### Work instruction 1
Rewrite the health care bill article starting with "The bill would" and going on through "of a stroke.", swapping "nursing homes" for "long-term care facilities".
### Work instruction 2
In the health care bill article, what position does Joan Alker hold?

Senate expected to unveil health care bill
Medicaid likely to take a hit in Republican proposal set to be released Thursday.
WASHINGTON — Tucked inside the Republican House bill to replace the Affordable Care Act is a plan to impose a radical diet on a 52-year-old program that insures nearly 1 in 5 Americans.
The bill would modify changes to the health system brought by the Affordable Care Act. But it would also permanently restructure Medicaid, which covers tens of millions of poor or disabled Americans, including millions who are living in nursing homes with conditions like Alzheimer’s or the aftereffects of a stroke.
“This is the most consequential change in 50 years for lowincome people’s health care,” said Joan Alker, the executive director of the Center for Children and Families at Georgetown University.
Since its founding, Medicaid has operated as a partnership between the federal government and the states. Each pays a share of patients’ medical bills, with no overall limit on spending. The American Health Care Act would try to slim down the federal share of that spending by limiting how much the federal government would pay for each person enrolled in the program. The Senate version of the legislation, expected to be released Thursday, is likely to make the payments still leaner.

### Supplied information
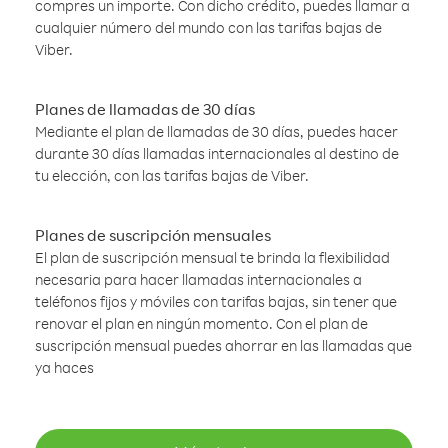
compres un importe. Con dicho crédito, puedes llamar a
cualquier número del mundo con las tarifas bajas de
Viber.
Planes de llamadas de 30 días
Mediante el plan de llamadas de 30 días, puedes hacer
durante 30 días llamadas internacionales al destino de
tu elección, con las tarifas bajas de Viber.
Planes de suscripción mensuales
El plan de suscripción mensual te brinda la flexibilidad
necesaria para hacer llamadas internacionales a
teléfonos fijos y móviles con tarifas bajas, sin tener que
renovar el plan en ningún momento. Con el plan de
suscripción mensual puedes ahorrar en las llamadas que
ya haces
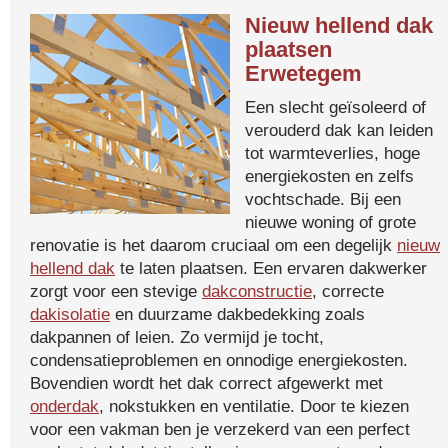
Nieuw hellend dak
plaatsen
Erwetegem
Een slecht geïsoleerd of
verouderd dak kan leiden
tot warmteverlies, hoge
energiekosten en zelfs
vochtschade. Bij een
nieuwe woning of grote
renovatie is het daarom cruciaal om een degelijk
nieuw
hellend dak
te laten plaatsen. Een ervaren dakwerker
zorgt voor een stevige
dakconstructie
, correcte
dakisolatie
en duurzame dakbedekking zoals
dakpannen of leien. Zo vermijd je tocht,
condensatieproblemen en onnodige energiekosten.
Bovendien wordt het dak correct afgewerkt met
onderdak
, nokstukken en ventilatie. Door te kiezen
voor een vakman ben je verzekerd van een perfect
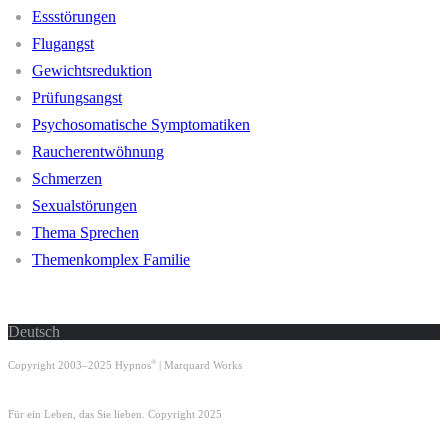
Essstörungen
Flugangst
Gewichtsreduktion
Prüfungsangst
Psychosomatische Symptomatiken
Raucherentwöhnung
Schmerzen
Sexualstörungen
Thema Sprechen
Themenkomplex Familie
Sprache
Deutsch
®
Copyright 2003–2025 Hypnos
| Marquard Works
Für ein Leben, das Sie lieben. Copyright 2025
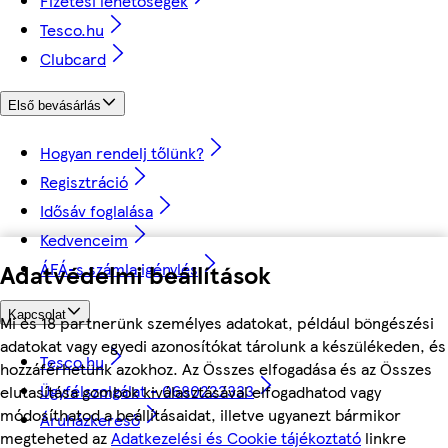
Fizetési lehetőségek
Tesco.hu
Clubcard
Első bevásárlás
Hogyan rendelj tőlünk?
Regisztráció
Idősáv foglalása
Kedvenceim
Adatvédelmi beállítások
ÁFÁ-s számla igénylés
Kapcsolat
Mi és 18 partnerünk személyes adatokat, például böngészési
adatokat vagy egyedi azonosítókat tárolunk a készülékeden, és
Tesco.hu
hozzáférhetünk azokhoz. Az Összes elfogadása és az Összes
Ügyfélszolgálat - 0680222333
elutasítása gombok kiválasztásával elfogadhatod vagy
módosíthatod a beállításaidat, illetve ugyanezt bármikor
Áruházkereső
megteheted az
Adatkezelési és Cookie tájékoztató
linkre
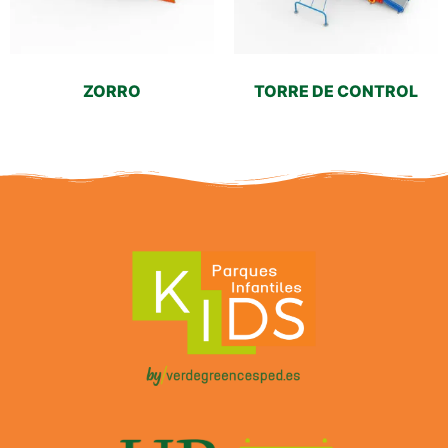
ZORRO
TORRE DE CONTROL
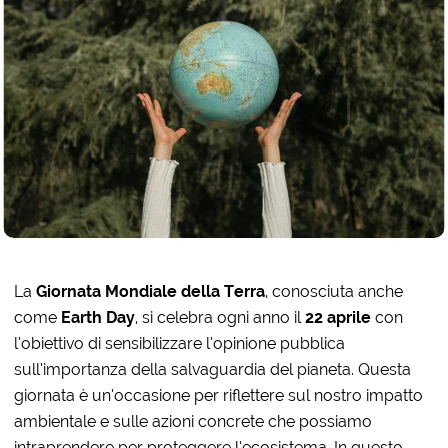
La
Giornata Mondiale della Terra
, conosciuta anche
come
Earth Day
, si celebra ogni anno il
22 aprile
con
l’obiettivo di sensibilizzare l’opinione pubblica
sull’importanza della salvaguardia del pianeta. Questa
giornata è un’occasione per riflettere sul nostro impatto
ambientale e sulle azioni concrete che possiamo
intraprendere per proteggere l’ecosistema. In questo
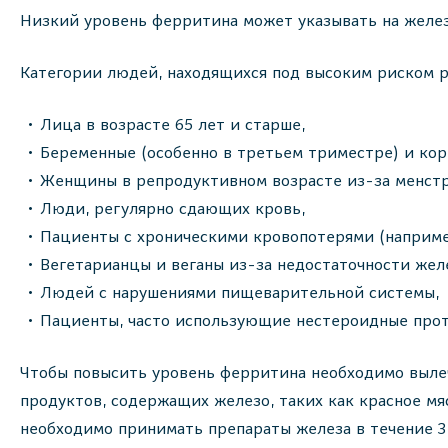
Низкий уровень ферритина может указывать на жел
Категории людей, находящихся под высоким риском р
Лица в возрасте 65 лет и старше,
Беременные (особенно в третьем триместре) и к
Женщины в репродуктивном возрасте из-за менст
Люди, регулярно сдающих кровь,
Пациенты с хроническими кровопотерями (наприме
Вегетарианцы и веганы из-за недостаточности желе
Людей с нарушениями пищеварительной системы,
Пациенты, часто использующие нестероидные прот
Чтобы повысить уровень ферритина необходимо вылеч
продуктов, содержащих железо, таких как красное мя
необходимо принимать препараты железа в течение 3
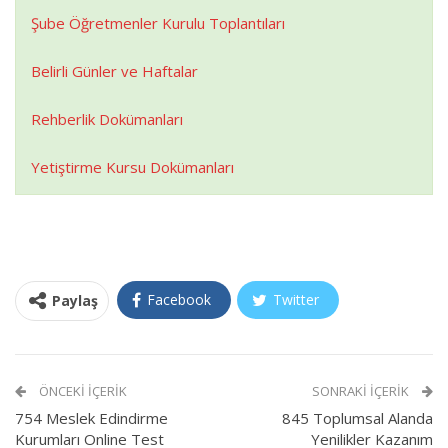
Şube Öğretmenler Kurulu Toplantıları
Belirli Günler ve Haftalar
Rehberlik Dokümanları
Yetiştirme Kursu Dokümanları
Facebook
Twitter
Paylaş
ÖNCEKI İÇERIK
SONRAKI İÇERIK
754 Meslek Edindirme
845 Toplumsal Alanda
Kurumları Online Test
Yenilikler Kazanım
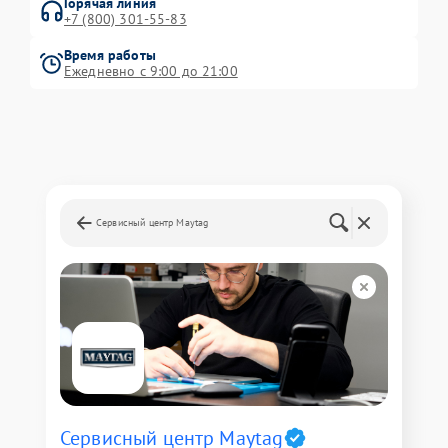
Горячая линия
+7 (800) 301-55-83
Время работы
Ежедневно с 9:00 до 21:00
Сервисный центр Maytag
Сервисный центр Maytag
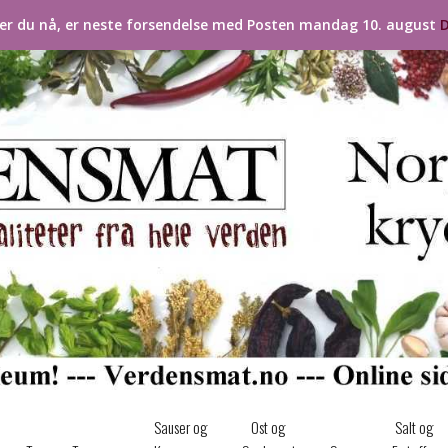
ler du nå, er neste forsendelse med Posten mandag 10. august
D
Sauser og
Ost og
Salt og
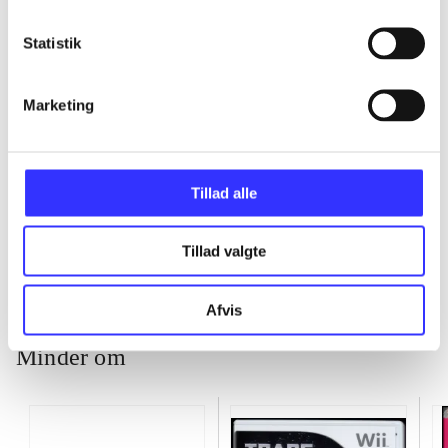
...
Statistik
...
Marketing
...
Tillad alle
...
Tillad valgte
Afvis
Minder om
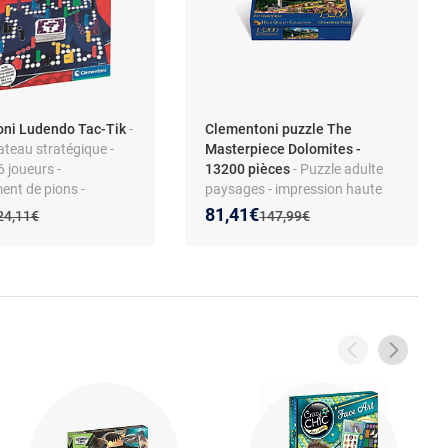
ni Ludendo Tac-Tik
-
Clementoni puzzle The
ateau stratégique -
Masterpiece Dolomites -
6 joueurs -
13200 pièces
- Puzzle adulte
ent de pions -
paysages - impression haute
 et pièges
qualité - carton robuste -
 prix :
on de :
Nouveau prix :
Réduction de :
81,41€
Ancien prix :
Ancien prix :
24,11€
147,99€
surface antireflet - découpe
précise - sous licence officielle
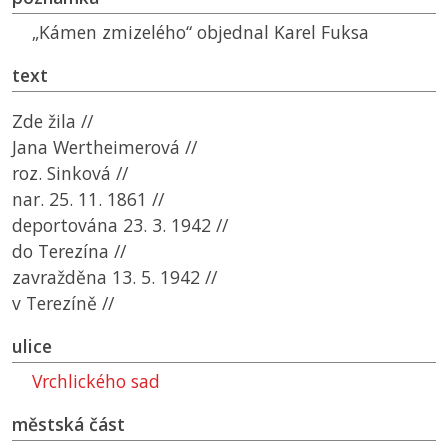
„Kámen zmizelého“ objednal Karel Fuksa
text
Zde žila //
Jana Wertheimerová //
roz. Sinková //
nar. 25. 11. 1861 //
deportována 23. 3. 1942 //
do Terezína //
zavražděna 13. 5. 1942 //
v Terezíně //
ulice
Vrchlického sad
městská část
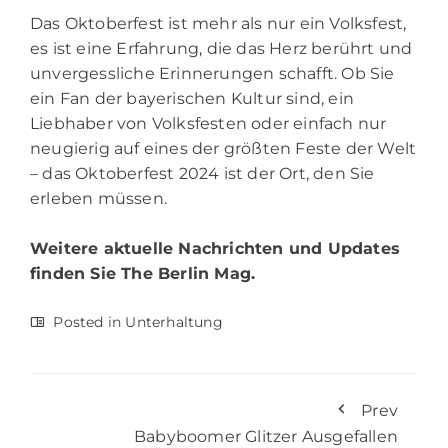
Das Oktoberfest ist mehr als nur ein Volksfest,
es ist eine Erfahrung, die das Herz berührt und
unvergessliche Erinnerungen schafft. Ob Sie
ein Fan der bayerischen Kultur sind, ein
Liebhaber von Volksfesten oder einfach nur
neugierig auf eines der größten Feste der Welt
– das Oktoberfest 2024 ist der Ort, den Sie
erleben müssen.
Weitere aktuelle Nachrichten und Updates
finden Sie
The Berlin Mag.
Posted in
Unterhaltung
Prev
Babyboomer Glitzer Ausgefallen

### Final answer 1
The bill would modify changes to the health system brought by the Affordable Care Act. But it would also permanently restructure Medicaid, which covers tens of millions of poor or disabled Americans, including millions who are living in long-term care facilities with conditions like Alzheimer’s or the aftereffects of a stroke.

### Final answer 2
She is the executive director of the Center for Children and Families at Georgetown University.